The free-standing fence, designed to 'deter, detect and delay intruder activity', is advertised as being capable of operating in 'full time lethal mode' or alternating between lethal and non-lethal modes. The company lists Egypt, Korea, Mexico and countries in the Middle East amongst its clients.

Scotland Yard says the device would be illegal for use in the UK and Amnesty International is urging the UK government to immediately investigate the matter and to take concrete steps to prevent companies promoting and marketing products that would inherently facilitate arbitrary killing or torture.

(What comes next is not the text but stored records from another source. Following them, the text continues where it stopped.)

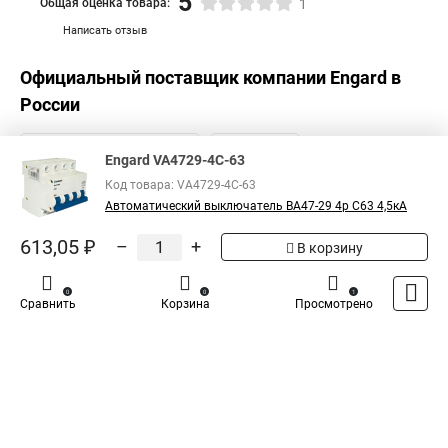
5
Общая оценка товара:
1
Написать отзыв
Официальный поставщик компании
Engard
в
России
Engard VA4729-4С-63
Код товара: VA4729-4С-63
Автоматический выключатель ВА47-29 4р C63 4,5кА
613,05 ₽
–
+
В корзину
0
0
1
Сравнить
Корзина
Просмотрено
Каталог
Оплата
Доставка
Контакты
Войти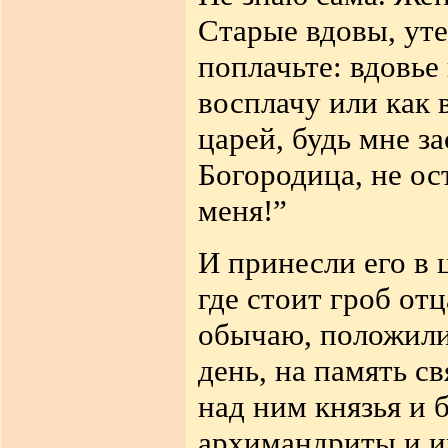
Старые вдовы, уте
поплачьте: вдовье
восплачу или как 
царей, будь мне з
Богородица, не ос
меня!”
И принесли его в 
где стоит гроб отц
обычаю, положили 
день, на память с
над ним князья и 
архимандриты и и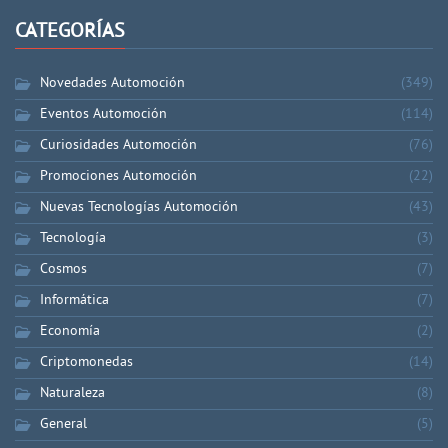
CATEGORÍAS
Novedades Automoción
(349)
Eventos Automoción
(114)
Curiosidades Automoción
(76)
Promociones Automoción
(22)
Nuevas Tecnologías Automoción
(43)
Tecnología
(3)
Cosmos
(7)
Informática
(7)
Economía
(2)
Criptomonedas
(14)
Naturaleza
(8)
General
(5)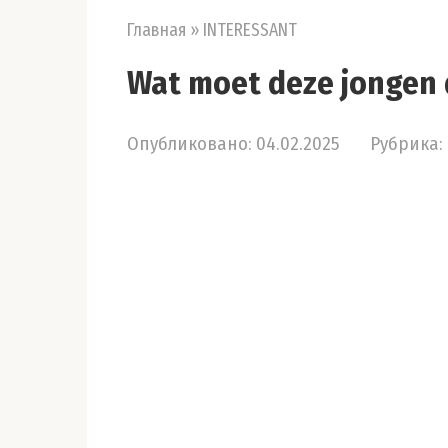
Главная
»
INTERESSANT
Wat moet deze jongen 
Опубликовано:
04.02.2025
Рубрика: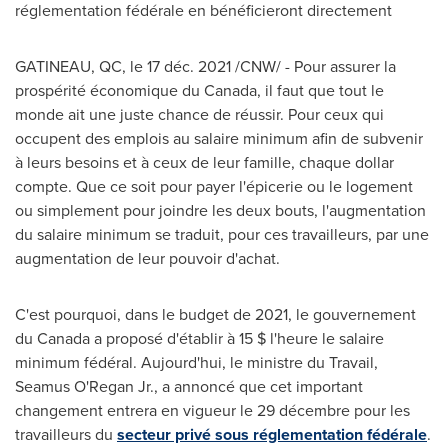
réglementation fédérale en bénéficieront directement
GATINEAU
, QC, le 17 déc. 2021 /CNW/ - Pour assurer la
prospérité économique du
Canada
, il faut que tout le
monde ait une juste chance de réussir. Pour ceux qui
occupent des emplois au salaire minimum afin de subvenir
à leurs besoins et à ceux de leur famille, chaque dollar
compte. Que ce soit pour payer l'épicerie ou le logement
ou simplement pour joindre les deux bouts, l'augmentation
du salaire minimum se traduit, pour ces travailleurs, par une
augmentation de leur pouvoir d'achat.
C'est pourquoi, dans le budget de 2021, le gouvernement
du
Canada
a proposé d'établir à 15 $ l'heure le salaire
minimum fédéral. Aujourd'hui, le ministre du Travail,
Seamus O'Regan Jr.
, a annoncé que cet important
changement entrera en vigueur le 29 décembre pour les
travailleurs du
secteur privé sous réglementation fédérale
.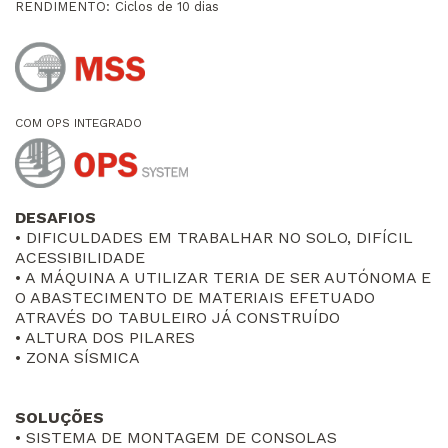
RENDIMENTO:
Ciclos de 10 dias
COM OPS INTEGRADO
DESAFIOS
• DIFICULDADES EM TRABALHAR NO SOLO, DIFÍCIL
ACESSIBILIDADE
• A MÁQUINA A UTILIZAR TERIA DE SER AUTÓNOMA E
O ABASTECIMENTO DE MATERIAIS EFETUADO
ATRAVÉS DO TABULEIRO JÁ CONSTRUÍDO
• ALTURA DOS PILARES
• ZONA SÍSMICA
SOLUÇÕES
• SISTEMA DE MONTAGEM DE CONSOLAS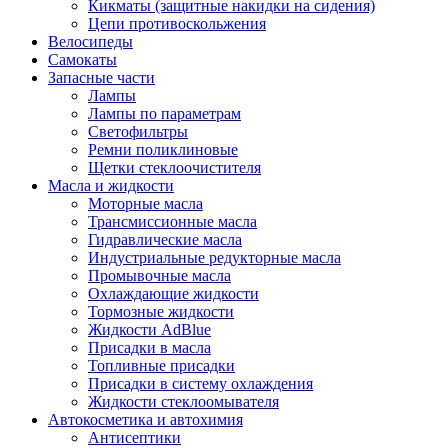
Кикматы (защитные накидки на сидения)
Цепи противоскольжения
Велосипеды
Самокаты
Запасные части
Лампы
Лампы по параметрам
Светофильтры
Ремни поликлиновые
Щетки стеклоочистителя
Масла и жидкости
Моторные масла
Трансмиссионные масла
Гидравлические масла
Индустриальные редукторные масла
Промывочные масла
Охлаждающие жидкости
Тормозные жидкости
Жидкости AdBlue
Присадки в масла
Топливные присадки
Присадки в систему охлаждения
Жидкости стеклоомывателя
Автокосметика и автохимия
Антисептики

'Even in the current security climate the penalty for trespass is not execution,' said Director of Amnesty International UK Kate Allen. 'The UK Government should not be allowing companies to promote equipment that would violate international human rights standards.'

Amnesty International is pointing out that a device capable of killing someone with an electric shock upon arbitrary application of a switch or timer is contrary to the UN Basic Principles on the Use of Force and Firearms. These state that lethal force should not be used except when strictly unavoidable in order to protect life. The use of force must also be to the minimum extent required under the circumstances.

According to the DeTekion's sales material, 'on alarm detection, the system can switch to lethal mode instantly or after a programmable short time delay.'

The conference – which ran from May 13-16 - was supported by the British Security Industry Association (BSIA).